Set down a faithful copy of every record, and skip the pictures in it.

==*==

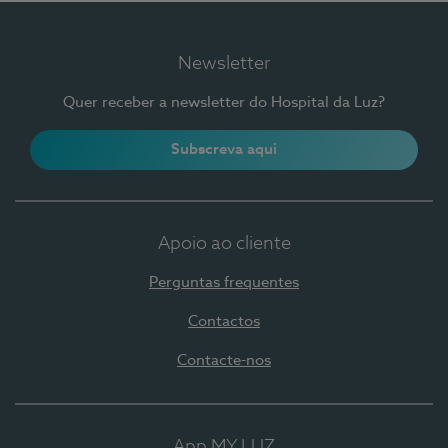
Newsletter
Quer receber a newsletter do Hospital da Luz?
Subscreva aqui
Apoio ao cliente
Perguntas frequentes
Contactos
Contacte-nos
App MY LUZ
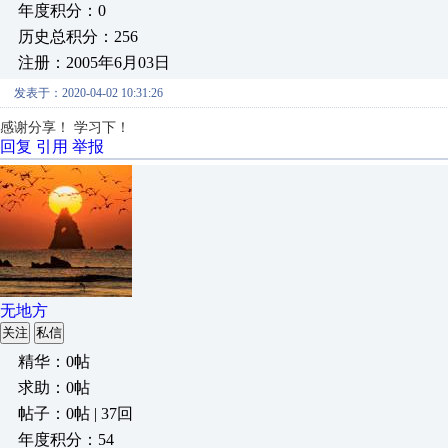
年度积分：0
历史总积分：256
注册：2005年6月03日
发表于：2020-04-02 10:31:26
感谢分享！ 学习下！
回复
引用
举报
无地方
关注
私信
精华：0帖
求助：0帖
帖子：0帖 | 37回
年度积分：54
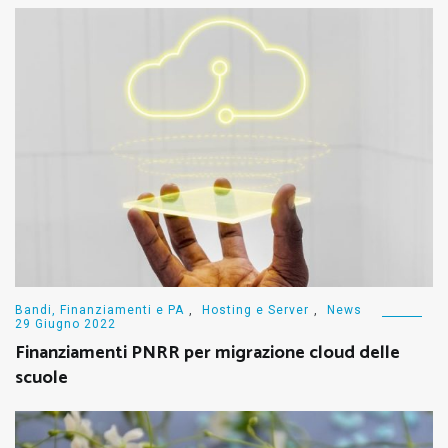
Bandi, Finanziamenti e PA
,
Hosting e Server
,
News
29 Giugno 2022
Finanziamenti PNRR per migrazione cloud delle
scuole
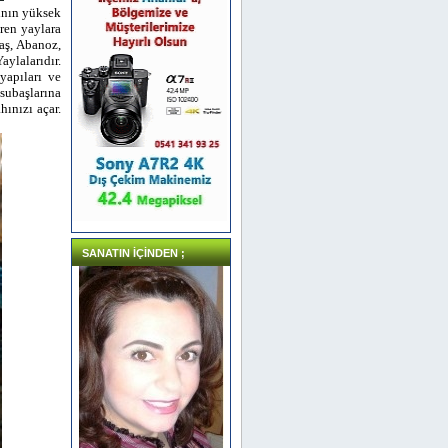
rının yüksek
aren yaylara
aş, Abanoz,
ylalarıdır.
yapıları ve
subaşlarına
hınızı açar.
SANATIN İÇİNDEN ;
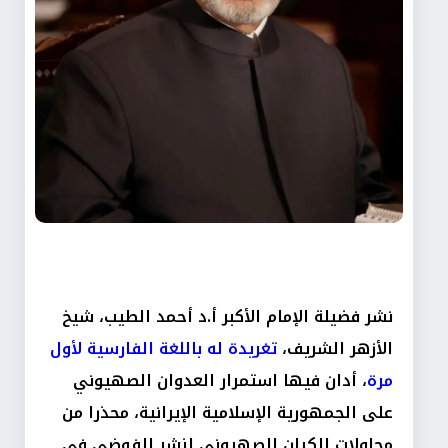
نشر فضيلة الإمام الأكبر أ.د أحمد الطيب، شيخ
الأزهر الشريف،
تغريدة له باللغة الفارسية لأول
مرة
، أدان فيها استمرار العدوان الصهيوني
على الجمهورية الإسلامية الإيرانية، محذرا من
محاولات الكيان الصهيوني لنشر الفوضى في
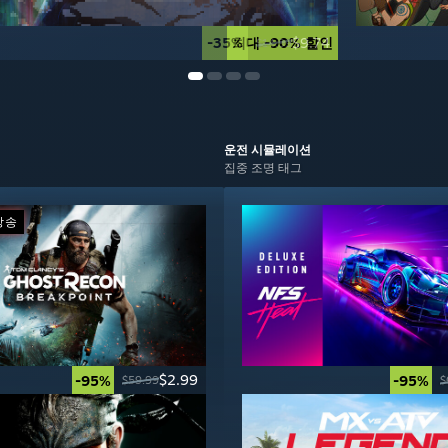
-35%
최대 -90% 할인
$9.74
$14.99
운전
시뮬레이션
집중 조명 태그
방송
$2.99
-95%
-95%
$59.99
$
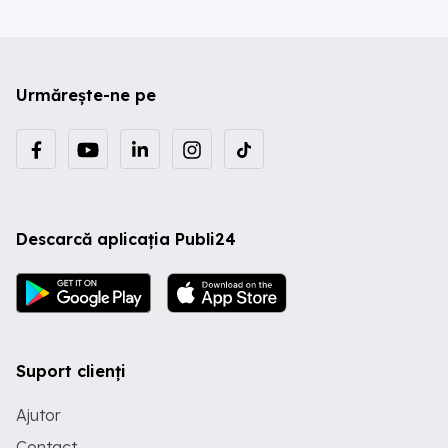
Urmărește-ne pe
Descarcă aplicația Publi24
Suport clienți
Ajutor
Contact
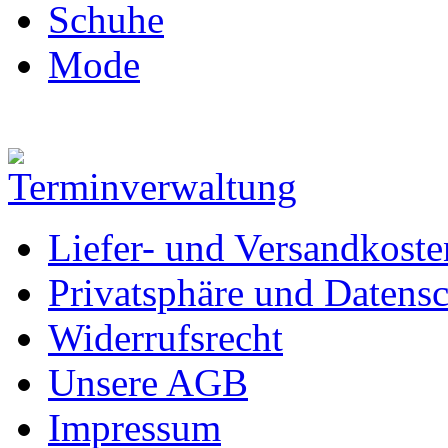
Schuhe
Mode
Liefer- und Versandkoste
Privatsphäre und Datens
Widerrufsrecht
Unsere AGB
Impressum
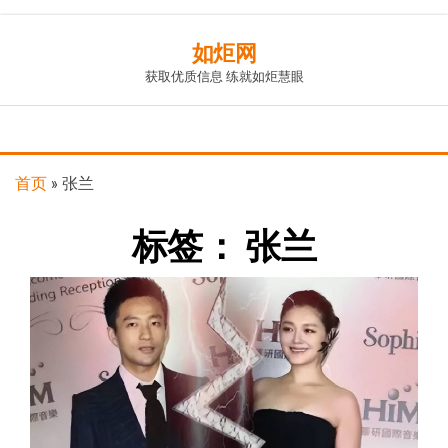
Skip
如炬网
to
获取优质信息 练就如炬慧眼
the
content
首页
»
张兰
标签：
张兰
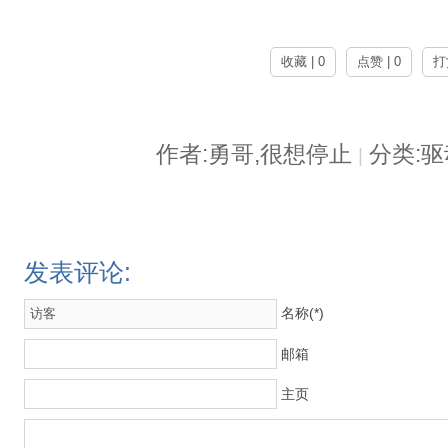
收藏 | 0
点赞 | 0
打
作者:勇哥,很想停止
分类:
|
发表评论:
名称(*)
邮箱
主页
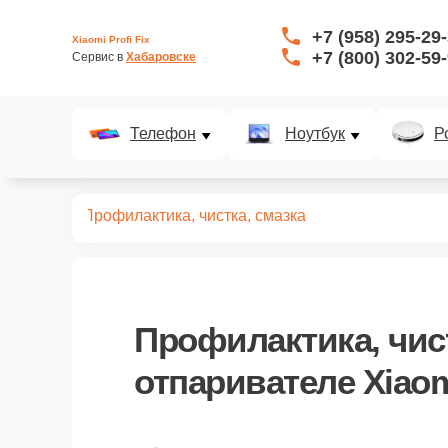
+7 (958) 295-29
Xiaomi Profi Fix
+7 (800) 302-59
Сервис в 
Хабаровске
Телефон
Ноутбук
Р
ривателей
Профилактика, чистка, смазка
Профилактика, чист
отпаривателе Xiaom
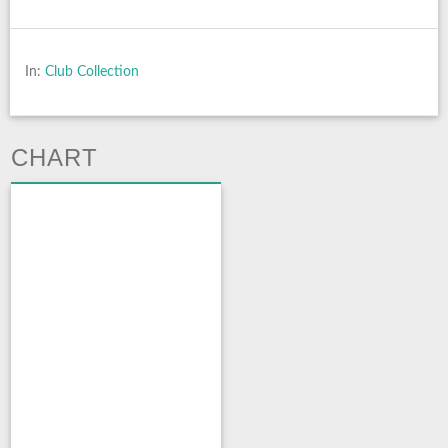
In:
Club Collection
CHART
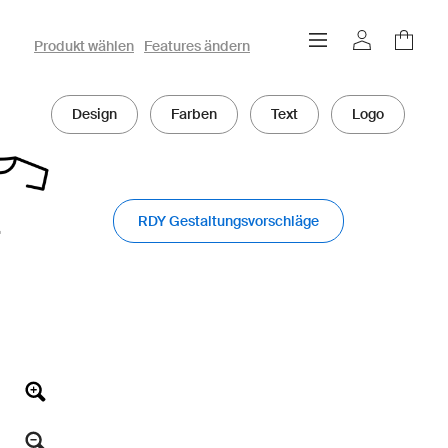
owayo 3D-Konfigurator
Produkt wählen
Features ändern
Design
Farben
Text
Logo
RDY Gestaltungsvorschläge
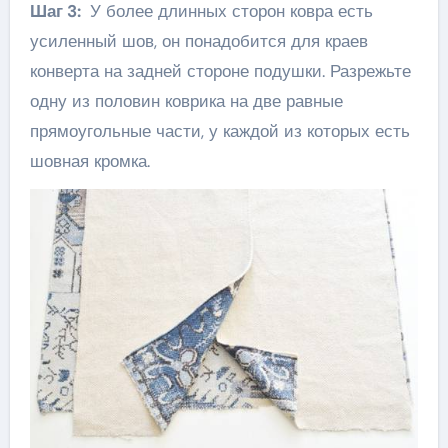
Шаг 3:
У более длинных сторон ковра есть
усиленный шов, он понадобится для краев
конверта на задней стороне подушки. Разрежьте
одну из половин коврика на две равные
прямоугольные части, у каждой из которых есть
шовная кромка.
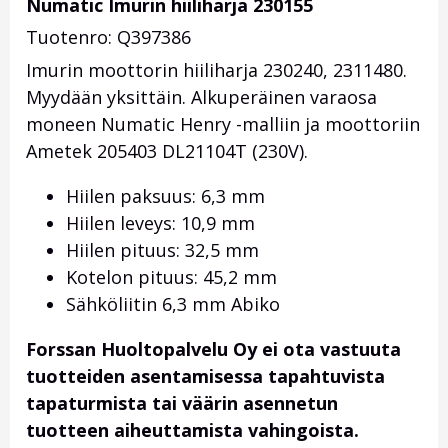
Numatic Imurin hiiliharja 230155
Tuotenro: Q397386
Imurin moottorin hiiliharja
230240, 2311480
.
Myydään yksittäin. Alkuperäinen varaosa
moneen Numatic Henry -malliin ja moottoriin
Ametek 205403 DL21104T (230V).
Hiilen paksuus: 6,3 mm
Hiilen leveys: 10,9 mm
Hiilen pituus: 32,5 mm
Kotelon pituus: 45,2 mm
Sähköliitin 6,3 mm Abiko
Forssan Huoltopalvelu Oy ei ota vastuuta
tuotteiden asentamisessa tapahtuvista
tapaturmista tai väärin asennetun
tuotteen aiheuttamista vahingoista.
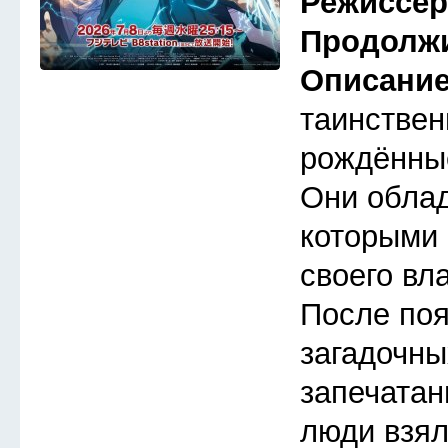
Режиссе
Продолж
Описани
таинствен
рождённые
Они обла
которыми 
своего вл
После по
загадочны
запечатан
люди взял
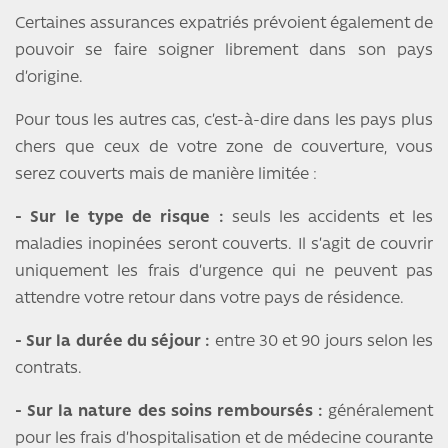
Certaines assurances expatriés prévoient également de
pouvoir se faire soigner librement dans son pays
d’origine.
Pour tous les autres cas, c’est-à-dire dans les pays plus
chers que ceux de votre zone de couverture, vous
serez couverts mais de manière limitée :
- Sur le type de risque :
seuls les accidents et les
maladies inopinées seront couverts. Il s’agit de couvrir
uniquement les frais d’urgence qui ne peuvent pas
attendre votre retour dans votre pays de résidence.
- Sur la durée du séjour :
entre 30 et 90 jours selon les
contrats.
- Sur la nature des soins remboursés :
généralement
pour les frais d’hospitalisation et de médecine courante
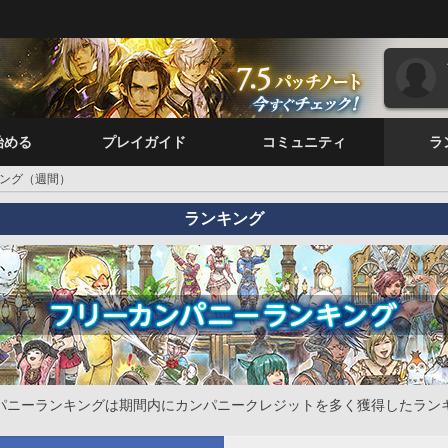
始める
プレイガイド
コミュニティ
ラ
ング（週間）
ランキング
パニーランキングは期間内にカンパニークレジットを多く獲得したラン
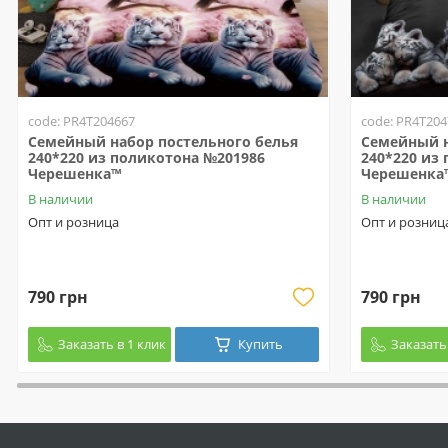
code: PR4T204667
code: PR4T204
Семейный набор постельного белья
Семейный н
240*220 из поликотона №201986
240*220 из
Черешенка™
Черешенка
В наличии
В наличии
Опт и розница
Опт и розниц
790 грн
790 грн
Заказать в 1 клик
Купить
Заказать 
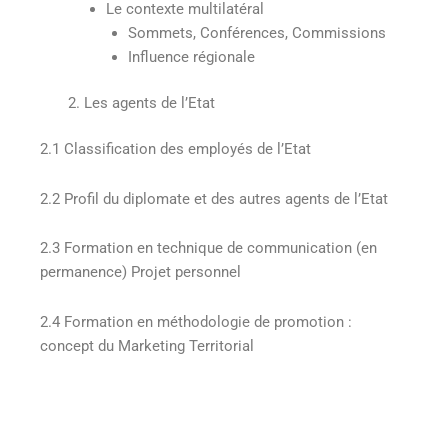
Le contexte multilatéral
Sommets, Conférences, Commissions
Influence régionale
Les agents de l’Etat
2.1 Classification des employés de l’Etat
2.2 Profil du diplomate et des autres agents de l’Etat
2.3 Formation en technique de communication (en
permanence) Projet personnel
2.4 Formation en méthodologie de promotion :
concept du Marketing Territorial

==*==

## RESULT BELOW
Newsletter
Quer receber a newsletter do Hospital da Luz?
Subscreva aqui
Apoio ao cliente
Perguntas frequentes
Contactos
Contacte-nos
App MY LUZ
年度积分：0
历史总积分：256
注册：2005年6月03日
发表于：2020-04-02 10:31:26
感谢分享！ 学习下！
回复
引用
举报
无地方
关注
私信
精华：0帖
求助：0帖
帖子：0帖 | 37回
年度积分：54
Bandi, Finanziamenti e PA
,
Hosting e Server
,
News
29 Giugno 2022
Finanziamenti PNRR per migrazione cloud delle
scuole
rının yüksek
aren yaylara
aş, Abanoz,
ylalarıdır.
yapıları ve
subaşlarına
hınızı açar.
SANATIN İÇİNDEN ;
نشر فضيلة الإمام الأكبر أ.د أحمد الطيب، شيخ
الأزهر الشريف،
تغريدة له باللغة الفارسية لأول
مرة
، أدان فيها استمرار العدوان الصهيوني
على الجمهورية الإسلامية الإيرانية، محذرا من
محاولات الكيان الصهيوني لنشر الفوضى في
-35%
최대 -90% 할인
$9.74
$14.99
운전
시뮬레이션
집중 조명 태그
방송
$2.99
-95%
-95%
$59.99
$
Urmărește-ne pe
Descarcă aplicația Publi24
Suport clienți
Ajutor
Contact
Schuhe
Mode
Liefer- und Versandkoste
Privatsphäre und Datens
Widerrufsrecht
Unsere AGB
Impressum
Skip
如炬网
to
获取优质信息 练就如炬慧眼
the
content
首页
»
张兰
标签：
张兰
收藏 | 0
点赞 | 0
打
作者:勇哥,很想停止
分类:
|
发表评论:
名称(*)
邮箱
主页
+7 (958) 295-29
Xiaomi Profi Fix
+7 (800) 302-59
Сервис в 
Хабаровске
Телефон
Ноутбук
Р
ривателей
Профилактика, чистка, смазка
Профилактика, чист
отпаривателе Xiaom
In:
Club Collection
CHART
owayo 3D-Konfigurator
Produkt wählen
Features ändern
Design
Farben
Text
Logo
RDY Gestaltungsvorschläge
Шаг 3:
У более длинных сторон ковра есть
усиленный шов, он понадобится для краев
конверта на задней стороне подушки. Разрежьте
одну из половин коврика на две равные
прямоугольные части, у каждой из которых есть
шовная кромка.
Numatic Imurin hiiliharja 230155
Tuotenro: Q397386
Imurin moottorin hiiliharja
230240, 2311480
.
Myydään yksittäin. Alkuperäinen varaosa
moneen Numatic Henry -malliin ja moottoriin
Ametek 205403 DL21104T (230V).
Hiilen paksuus: 6,3 mm
Hiilen leveys: 10,9 mm
Hiilen pituus: 32,5 mm
Kotelon pituus: 45,2 mm
Sähköliitin 6,3 mm Abiko
Forssan Huoltopalvelu Oy ei ota vastuuta
tuotteiden asentamisessa tapahtuvista
tapaturmista tai väärin asennetun
tuotteen aiheuttamista vahingoista.
Режиссе
Продолж
Описани
таинствен
рождённые
Они обла
которыми 
своего вл
После по
загадочны
запечатан
люди взял
Certaines assurances expatriés prévoient également de
pouvoir se faire soigner librement dans son pays
d’origine.
Pour tous les autres cas, c’est-à-dire dans les pays plus
chers que ceux de votre zone de couverture, vous
serez couverts mais de manière limitée :
- Sur le type de risque :
seuls les accidents et les
maladies inopinées seront couverts. Il s’agit de couvrir
uniquement les frais d’urgence qui ne peuvent pas
attendre votre retour dans votre pays de résidence.
- Sur la durée du séjour :
entre 30 et 90 jours selon les
contrats.
- Sur la nature des soins remboursés :
généralement
pour les frais d’hospitalisation et de médecine courante
始める
プレイガイド
コミュニティ
ラ
ング（週間）
ランキング
パニーランキングは期間内にカンパニークレジットを多く獲得したラン
code: PR4T204667
code: PR4T204
Семейный набор постельного белья
Семейный н
240*220 из поликотона №201986
240*220 из
Черешенка™
Черешенка
В наличии
В наличии
Опт и розница
Опт и розниц
790 грн
790 грн
Заказать в 1 клик
Купить
Заказать 
Le contexte multilatéral
Sommets, Conférences, Commissions
Influence régionale
Les agents de l’Etat
2.1 Classification des employés de l’Etat
2.2 Profil du diplomate et des autres agents de l’Etat
2.3 Formation en technique de communication (en
permanence) Projet personnel
2.4 Formation en méthodologie de promotion :
concept du Marketing Territorial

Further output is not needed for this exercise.